Potato flour is a versatile gluten-free flour that you can use for baking and thickening soups as well as for sauces. It provides excellent flavor to baked goods in addition to enhancing texture and extending shelf life. If you need potato flour right away and don’t have access to any, there are quite a few alternatives that you can try. Here are some of the best potato flour substitutes:
Your best bet: Mashed potatoes
Potato flour consists of potatoes that have been dried and powdered, so mashed potatoes are an excellent potato flour substitute. They will give you the potato flavor along with the nutrients that you would get from potato flour.
The big difference will be the water content. Mashed potatoes bring a lot of moisture into your baked goods. Potatoes contain a lot of water to start with and also absorb a lot while being boiled. In other words, there is not an easy way to measure how much extra water you will be adding to your dough or batter when you use mashed potatoes as a potato flour substitute in baked goods. In some recipes, the extra moisture may not make much of a difference but it can cause serious problems with texture in others.
If you do use mashed potatoes, you will have to reduce the amount of liquid in your recipe to compensate for the added moisture from potatoes. If you want to make mashed potatoes into an even better potato flour substitute, you can take the extra step of using a food dehydrator to remove most or all of the moisture.

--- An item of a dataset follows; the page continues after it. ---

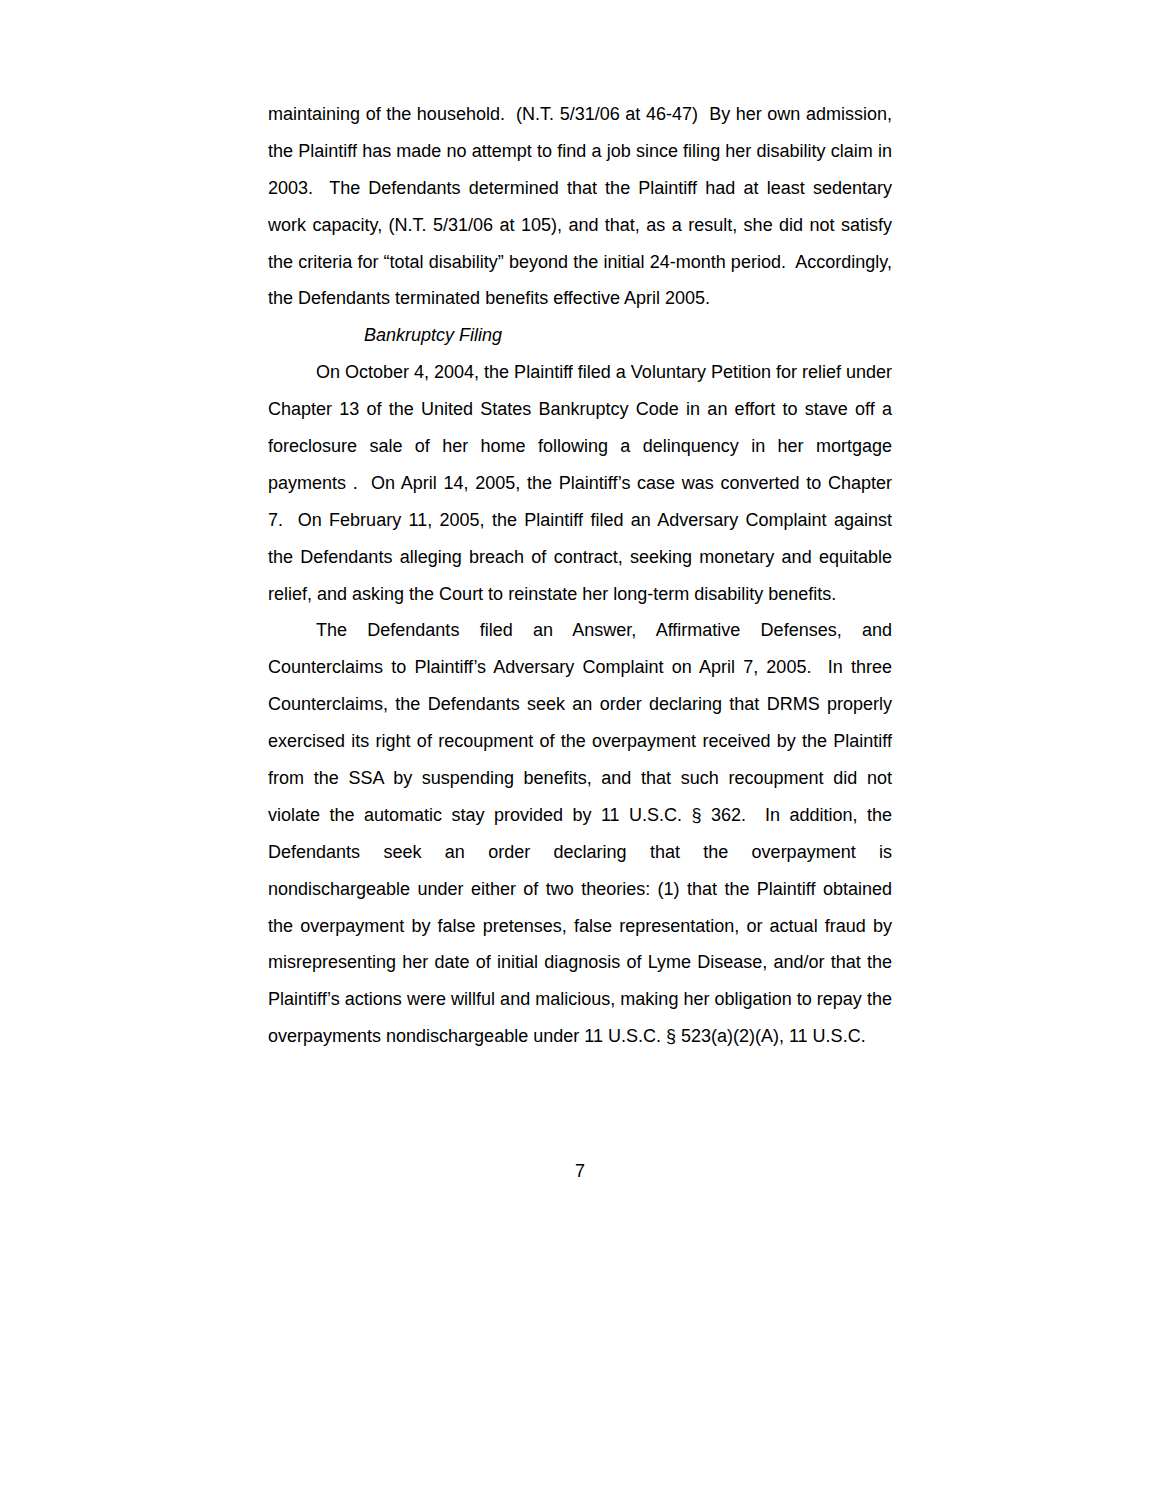maintaining of the household. (N.T. 5/31/06 at 46-47) By her own admission, the Plaintiff has made no attempt to find a job since filing her disability claim in 2003. The Defendants determined that the Plaintiff had at least sedentary work capacity, (N.T. 5/31/06 at 105), and that, as a result, she did not satisfy the criteria for “total disability” beyond the initial 24-month period. Accordingly, the Defendants terminated benefits effective April 2005.
Bankruptcy Filing
On October 4, 2004, the Plaintiff filed a Voluntary Petition for relief under Chapter 13 of the United States Bankruptcy Code in an effort to stave off a foreclosure sale of her home following a delinquency in her mortgage payments . On April 14, 2005, the Plaintiff’s case was converted to Chapter 7. On February 11, 2005, the Plaintiff filed an Adversary Complaint against the Defendants alleging breach of contract, seeking monetary and equitable relief, and asking the Court to reinstate her long-term disability benefits.
The Defendants filed an Answer, Affirmative Defenses, and Counterclaims to Plaintiff’s Adversary Complaint on April 7, 2005. In three Counterclaims, the Defendants seek an order declaring that DRMS properly exercised its right of recoupment of the overpayment received by the Plaintiff from the SSA by suspending benefits, and that such recoupment did not violate the automatic stay provided by 11 U.S.C. § 362. In addition, the Defendants seek an order declaring that the overpayment is nondischargeable under either of two theories: (1) that the Plaintiff obtained the overpayment by false pretenses, false representation, or actual fraud by misrepresenting her date of initial diagnosis of Lyme Disease, and/or that the Plaintiff’s actions were willful and malicious, making her obligation to repay the overpayments nondischargeable under 11 U.S.C. § 523(a)(2)(A), 11 U.S.C.
7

You can use mashed potatoes as a thickener for soups and stews or any other dish that requires potato flour as a thickener.
A decent second choice: Corn starch
You can use corn starch in place of potato flour and get some of the same benefits. Corn starch is made from the corn kernel’s endosperm, which is the part of the seed that provides food for the plant’s embryo.
Corn starch can perform one of potato flour’s main jobs, which is to help baked goods retain their moisture. The loss of moisture is one of the main reasons that bread and other similar items go stale, corn starch can help to extend their shelf life. The downside is that corn starch doesn’t have a lot going for it in terms of flavor. Your bread will last longer but it won’t be as flavorful as a bread made with potato flour.
Corn starch works as well as potato flour for thickening soups and sauces, but you won’t get much flavor from it.
In a pinch: Wheat flour
Wheat flour can play the same role in most recipes that potato flour plays, but you may have to make adjustments. One of potato flour’s big selling points is the fact that it absorbs a lot of water and keeps baked goods from drying out. Wheat flour won’t do that, but it will rise as it should and should bake fine though you may have to adjust your baking time.
Wheat flour won’t give you the distinctive potato flavor. The moisture may also be lacking since wheat flour doesn’t hold onto water the way that potato flour would. Your baked goods won’t be as moist as they would have been with potato flour.
Instant potato flakes make an effective alternative to potato flour. Like potato flour, they are made up of dehydrated potatoes. The best way to use potato flakes as a potato flour substitute is to grind them to a fine powder in a blender or food processor and then sift out any larger fragments.